Mancavano circa 20 minuti alle 5 del pomeriggio. I toni cominciarono a
infiammarsi quando nella calle de Guerrero la Polizia Federale
ordinò a un gruppo di manifestanti, che avevano messo di
traverso un autobus di fronte alla scuola elementare Basilio Rojas, di
sciogliersi se no li avrebbero caricati.
Intanto a Morelos, Alcala e Garcia Vigil erano cominciati gli scontri.
Poco dopo le 5 del pomeriggio la Polizia Federale comincia a lanciare
lacrimogeni a cui i manifestanti rispondevano lanciando bombe carta,
molotov e pietre che colpivano i blindati, i corpi, le macchine
fotografiche e le telecamere della polizia.

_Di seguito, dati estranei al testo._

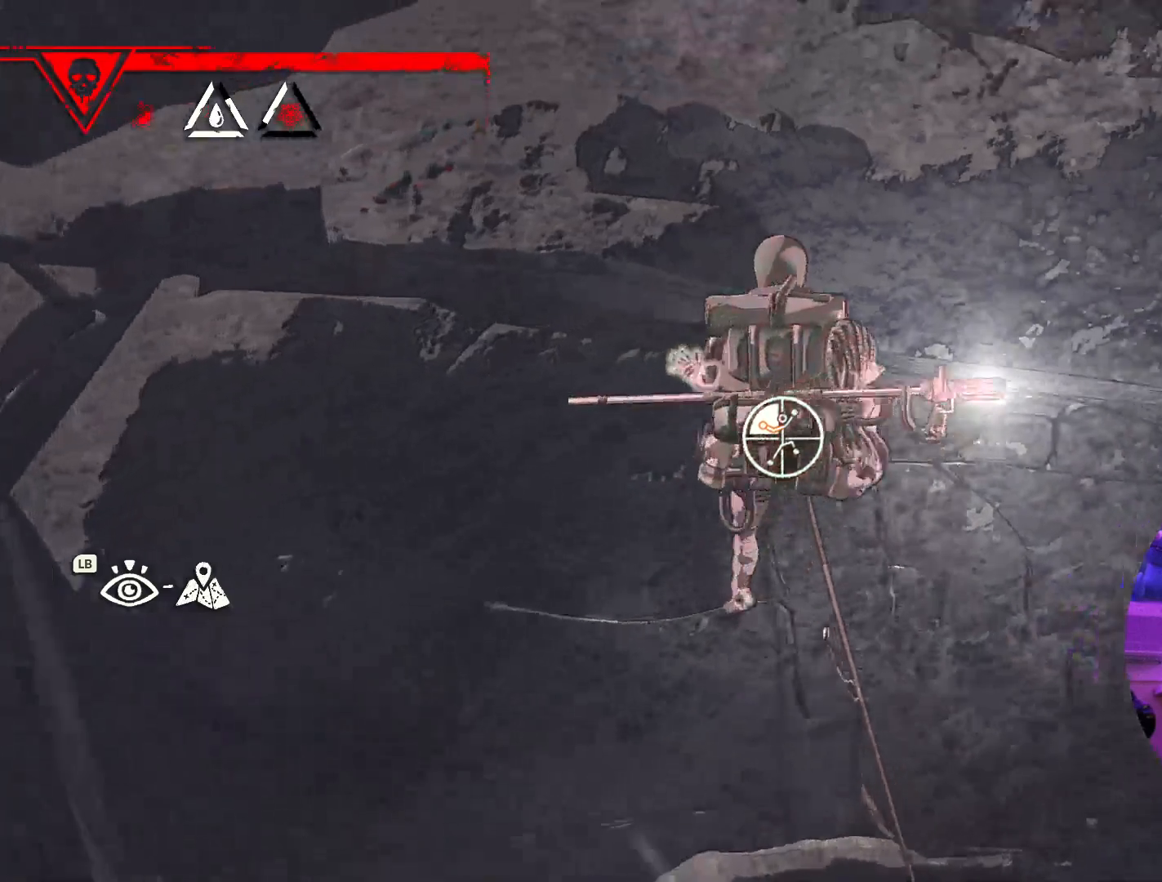
{"buttons": ["R1", "R2"], "left_stick": "center", "right_stick": "down-left", "events": [[100, "right_stick", "up"], [250, "R2", "down"], [350, "right_stick", "left"], [467, "right_stick", "down-left"]]}
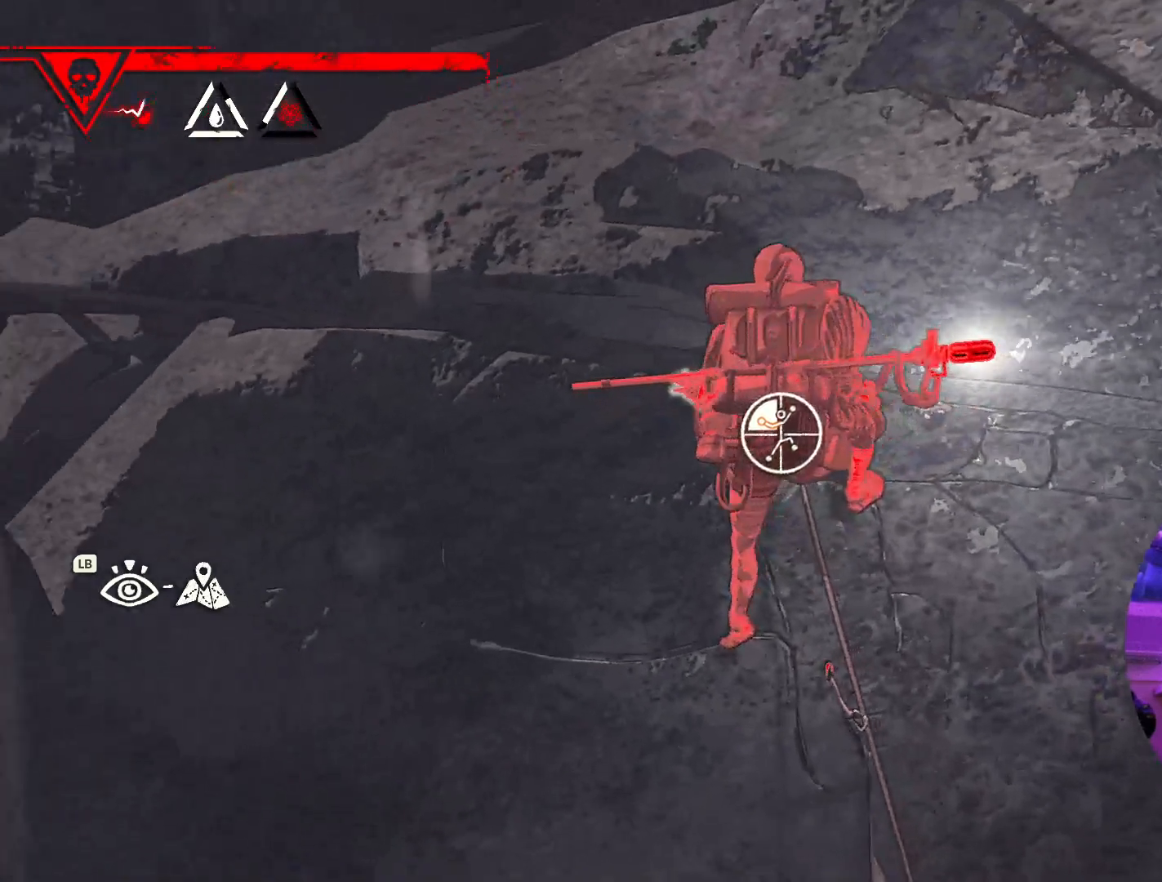
{"buttons": ["R1"], "left_stick": "up-left", "right_stick": "center"}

Le donne, con stracci imbevuti di acqua e aceto, bagnavano gli occhi
rossi dei combattenti. Altre, con gran coraggio, caricavano le bombe
carta e si avvicinavano alle carriole colme di pietre.
Non erano queste immagini di un film, ma scene reali di uno scontro
annunciato che è esploso quando i potenti spruzzi d'acqua con
elementi chimici cominciarono ad investire i manifestanti.
Tutto questo succedeva mentre il sole illuminava il pomeriggio.
Pochi minuti prima delle 6 una bottiglia molotov veniva lanciata per
sbaglio su una casa tra la calle 5 de Mayo e Morelos. Inoltre in calle
de Murgia stava bruciando la porta di un negozio di strumenti musicali.
Intanto a Morelos, Garcia Vigil e Porfido Diaz gli scontri con gas e
pietre lasciavano feriti ed entrambe le parti si lanciavano grida
minacciose.
Sul far della notte i ribelli, con un piano suicida, si lanciavano con
gli autobus contro gli schieramenti della polizia, rotolando fuori poco
prima dell'impatto come in un film di 007. Perdendo il controllo della
situazione, i reparti di polizia si buttavano contro i muri delle case.
La strada pedonale Macedonio Alcalà diventò un campo di
battaglia. Da quel momento la polizia cominciò ad avanzare da
più parti verso il nord della città. Centinaia di
poliziotti invasero le strade inseguendo e catturando i manifestanti
molti dei quali furono brutalmente feriti.
La schiacciante avanzata arrivò fino a Santo Domingo de Guzman
dove attaccarono il presidio della APPO distruggendo viveri e
picchiando la gente dell'Istituto di Arti Grafiche di Oaxaca.
Nel frattempo c'erano macchine in fiamme in Garcia Vigil, Abrasolo,
Constitucion e in molte altre parti della città. L'associazione
degli hotel e dei motel situata nei quartieri Ozbal e Reforma stava
bruciando.
Verso le 8 della sera le fiamme consumano la sede del tribunale in Avenida Indipendencia e Melchor Ocampo.
Alle 8.30 i blindati della polizia arrivarono fino al seminario pontificio di Garcia Vigil.
Nello stesso momento vengono dati alle fiamme 13 veicoli di proprietà del tribunale federale.
Lo stesso spettacolo si osserva al teatro Juarez mentre la segreteria del turismo vomita fuoco».